Healthcare is the most data intensive business in the economy, but is also the industry that uses its information the least.
This phenomenon, as set forth by David Cutler, Harvard Kennedy School economics professor, sheds light on how healthcare data complexities are stifling data sharing, utility and ultimately, progress. While health and human service organizations spend a lot of time with industry- and enterprise-wide data, much of the time allotted is dedicated to electronic health records (EHRs) and telehealth integration and management, rather than expending actionable data. Consider the unique data challenges of the health and human service field and how creating a data journey will help turn that data into knowledge.

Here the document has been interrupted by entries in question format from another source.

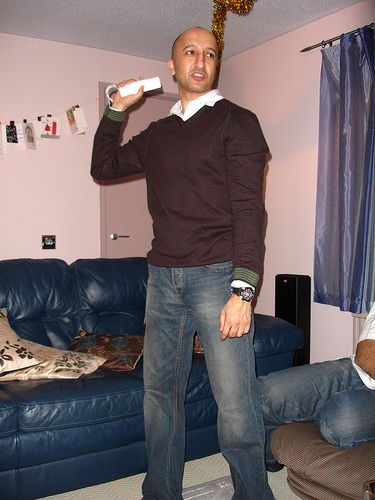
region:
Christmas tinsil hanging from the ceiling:
[202, 0, 259, 49]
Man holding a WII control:
[88, 24, 293, 499]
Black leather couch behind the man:
[0, 254, 303, 499]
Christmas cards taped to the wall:
[2, 103, 92, 154]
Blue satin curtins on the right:
[310, 24, 374, 319]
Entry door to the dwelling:
[94, 77, 195, 262]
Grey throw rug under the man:
[165, 473, 236, 499]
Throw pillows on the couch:
[2, 300, 223, 385]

Unique Healthcare Data Complexities
The primary data challenges for health and human service organizations stem from information overload bound by stringent requirements for management and reporting. Furthermore, the industry does not operate on standardized data models, but instead varying EHRs, making data sharing difficult. As such, additional healthcare data complexities include:
Much of the data are in multiple places
Data are structured and unstructured
Lack of universal definitions
The data is complex, not linear
Regulatory differences and changes
Despite these challenges however, data has helped springboard changes in healthcare by way of identifying and treating high-cost consumers, reducing admissions and enhancing care provider effectiveness. To further turn this data into knowledge, health and human service organizations must create a “data journey” – moving from simple data modeling, to big data for analytics.
Creating a Data Journey in 4 Steps
Data Modeling – Designed to represent reality and ensure exact communication, this step is accomplished by organizing data elements, including people, places, things and standardizing how they relate to one another. Healthcare organizations achieve this by deciding which data to track, report upon and base decisions off of.
Data Maturity – Helping organizations identify and quantify how sophisticated their data modeling is, data maturity is a four step framework that includes undisciplined, reactive, proactive and governed. View an infographic on this step for more detail here.
Data-Driven Decisions – Data-driven decision management (DDDM) is a business governance approach that values decisions that can be backed up with verified data. This approach begets key questions such as: how well do the sample data represent the population; does the data distribution include outliers, etc.
Big Data – Lastly, big data can be analyzed for insights that lead to better decisions and strategic business moves. It is often derived from structured and unstructured data that measures volume, variety, velocity, variability, and veracity.